O ministro André Mendonça, do Supremo Tribunal Federal (STF), afirmou nesta terça-feira (8) que foi monitorado ilegalmente pela Polícia Federal (PF) por mais de 30 dias. Segundo o magistrado, a área de inteligência da corporação produziu ao menos seis relatórios sobre sua atuação entre os dias 3 e 31 de agosto de 2026. Mendonça classificou a atividade como “monitoramento sistemático” e “ilícito”.
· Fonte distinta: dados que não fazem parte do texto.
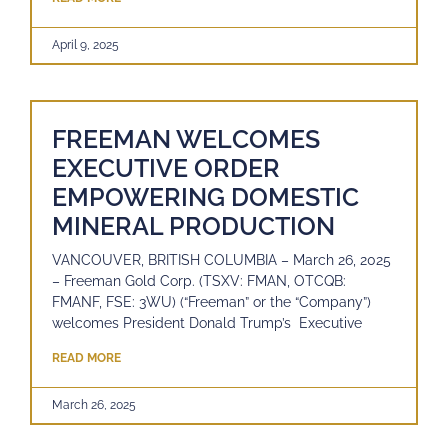
April 9, 2025
FREEMAN WELCOMES
EXECUTIVE ORDER
EMPOWERING DOMESTIC
MINERAL PRODUCTION
VANCOUVER, BRITISH COLUMBIA – March 26, 2025
– Freeman Gold Corp. (TSXV: FMAN, OTCQB:
FMANF, FSE: 3WU) (“Freeman” or the “Company”)
welcomes President Donald Trump’s Executive
READ MORE
March 26, 2025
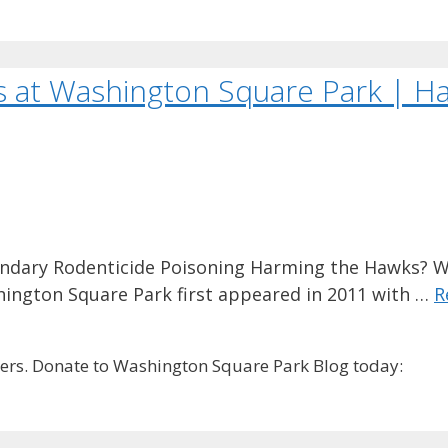
s at Washington Square Park | H
ndary Rodenticide Poisoning Harming the Hawks? W
hington Square Park first appeared in 2011 with …
R
rs. Donate to Washington Square Park Blog today:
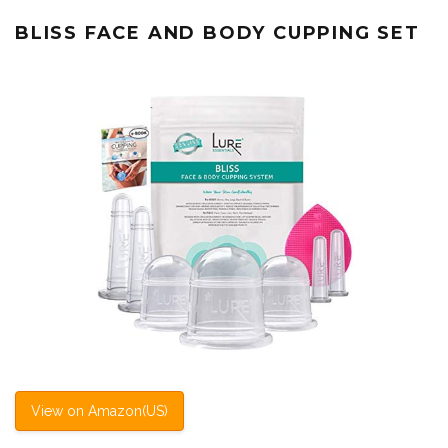
BLISS FACE AND BODY CUPPING SET
View on Amazon(US)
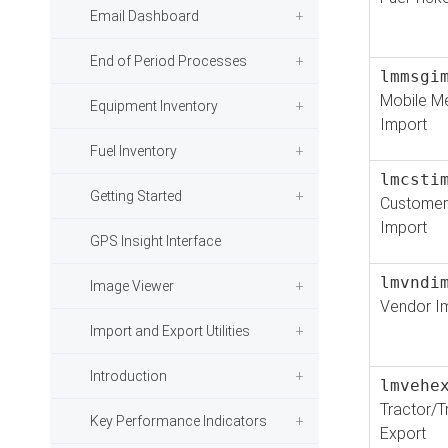
Email Dashboard
End of Period Processes
lmmsgi
Mobile M
Equipment Inventory
Import
Fuel Inventory
lmcsti
Getting Started
Customer
Import
GPS Insight Interface
lmvndi
Image Viewer
Vendor I
Import and Export Utilities
Introduction
lmvehe
Tractor/Tr
Key Performance Indicators
Export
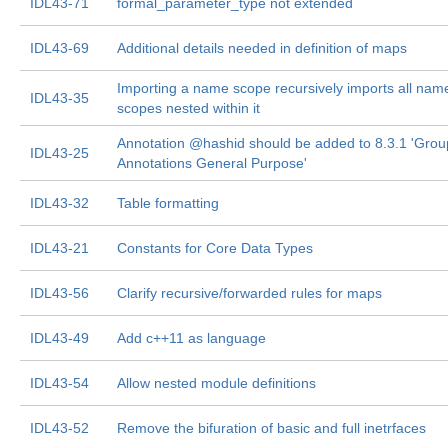
IDL43-71
formal_parameter_type not extended
IDL43-69
Additional details needed in definition of maps
Importing a name scope recursively imports all nam
IDL43-35
scopes nested within it
Annotation @hashid should be added to 8.3.1 'Grou
IDL43-25
Annotations General Purpose'
IDL43-32
Table formatting
IDL43-21
Constants for Core Data Types
IDL43-56
Clarify recursive/forwarded rules for maps
IDL43-49
Add c++11 as language
IDL43-54
Allow nested module definitions
IDL43-52
Remove the bifuration of basic and full inetrfaces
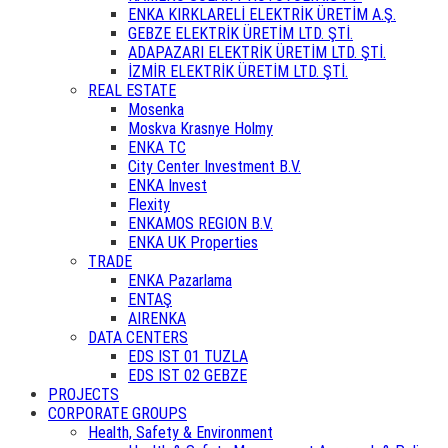
ENKA KIRKLARELİ ELEKTRİK ÜRETİM A.Ş.
GEBZE ELEKTRİK ÜRETİM LTD. ŞTİ.
ADAPAZARI ELEKTRİK ÜRETİM LTD. ŞTİ.
İZMİR ELEKTRİK ÜRETİM LTD. ŞTİ.
REAL ESTATE
Mosenka
Moskva Krasnye Holmy
ENKA TC
City Center Investment B.V.
ENKA Invest
Flexity
ENKAMOS REGION B.V.
ENKA UK Properties
TRADE
ENKA Pazarlama
ENTAŞ
AIRENKA
DATA CENTERS
EDS IST 01 TUZLA
EDS IST 02 GEBZE
PROJECTS
CORPORATE GROUPS
Health, Safety & Environment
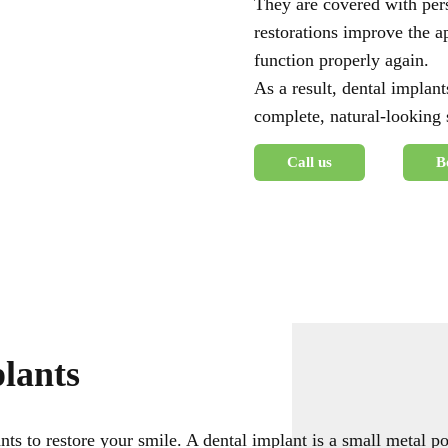
They are covered with pers
restorations improve the a
function properly again.
As a result, dental implant
complete, natural-looking
Call us
B
lants
nts to restore your smile. A dental implant is a small metal p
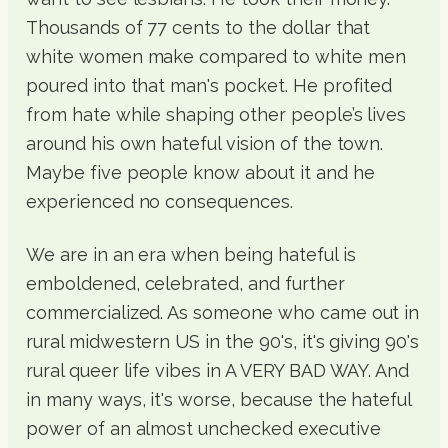
Thousands of 77 cents to the dollar that
white women make compared to white men
poured into that man's pocket. He profited
from hate while shaping other people’s lives
around his own hateful vision of the town.
Maybe five people know about it and he
experienced no consequences.
We are in an era when being hateful is
emboldened, celebrated, and further
commercialized. As someone who came out in
rural midwestern US in the 90's, it's giving 90's
rural queer life vibes in A VERY BAD WAY. And
in many ways, it's worse, because the hateful
power of an almost unchecked executive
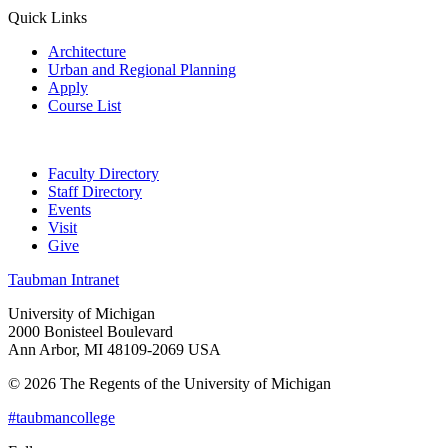
Quick Links
Architecture
Urban and Regional Planning
Apply
Course List
Faculty Directory
Staff Directory
Events
Visit
Give
Taubman Intranet
University of Michigan
2000 Bonisteel Boulevard
Ann Arbor, MI 48109-2069 USA
© 2026 The Regents of the University of Michigan
#taubmancollege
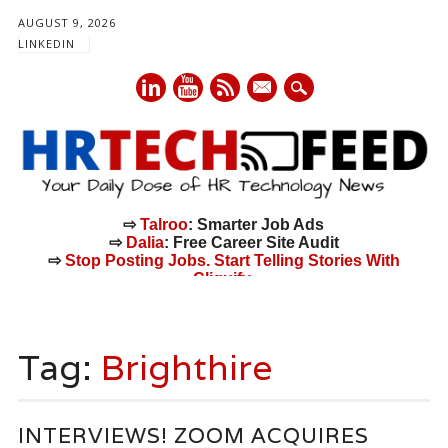
AUGUST 9, 2026
LINKEDIN
mail
⇨
Talroo
: Smarter Job Ads
⇨
Dalia
: Free Career Site Audit
⇨
Stop Posting Jobs. Start Telling Stories With
Cliquify.
Main menu
Skip
to
Tag:
Brighthire
content
INTERVIEWS! ZOOM ACQUIRES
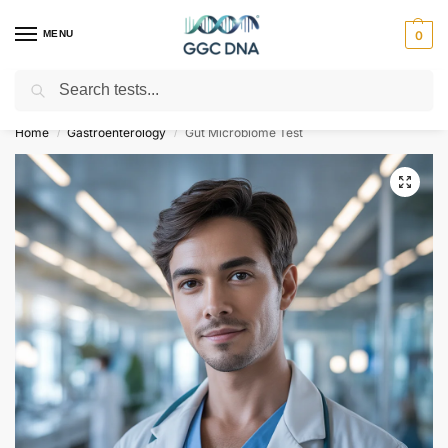
MENU
0
Search
Empowering you with ⚡ accurate, trusted genetic answers
Home
Gastroenterology
Gut Microbiome Test
/
/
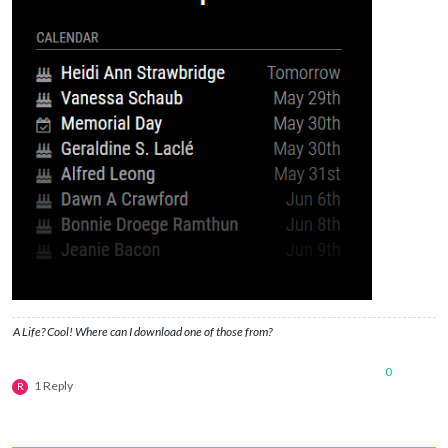
A Life? Cool! Where can I download one of those from?
0
1 Reply
R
“Ao menos há mais de 30 dias este relator tem sido monitorado pela Polícia Federal. Trata-se de monitoramento ilícito de Ministro da Suprema Corte do país, o que por si só revela a gravidade da situação”, escreveu Mendonça.
As declarações foram feitas durante a análise, pela Segunda Turma do STF, da medida cautelar que determinou o afastamento de Andrei Rodrigues do cargo de diretor-geral da Polícia Federal. Nunes Marques e Luiz Fux acompanharam Mendonça pela manutenção do afastamento, enquanto Dias Toffoli ainda não apresentou voto.
O ministro Gilmar Mendes pediu vista e interrompeu o julgamento. Com isso, a análise da medida foi adiada, mas o afastamento preventivo de Andrei Rodrigues permanece em vigor.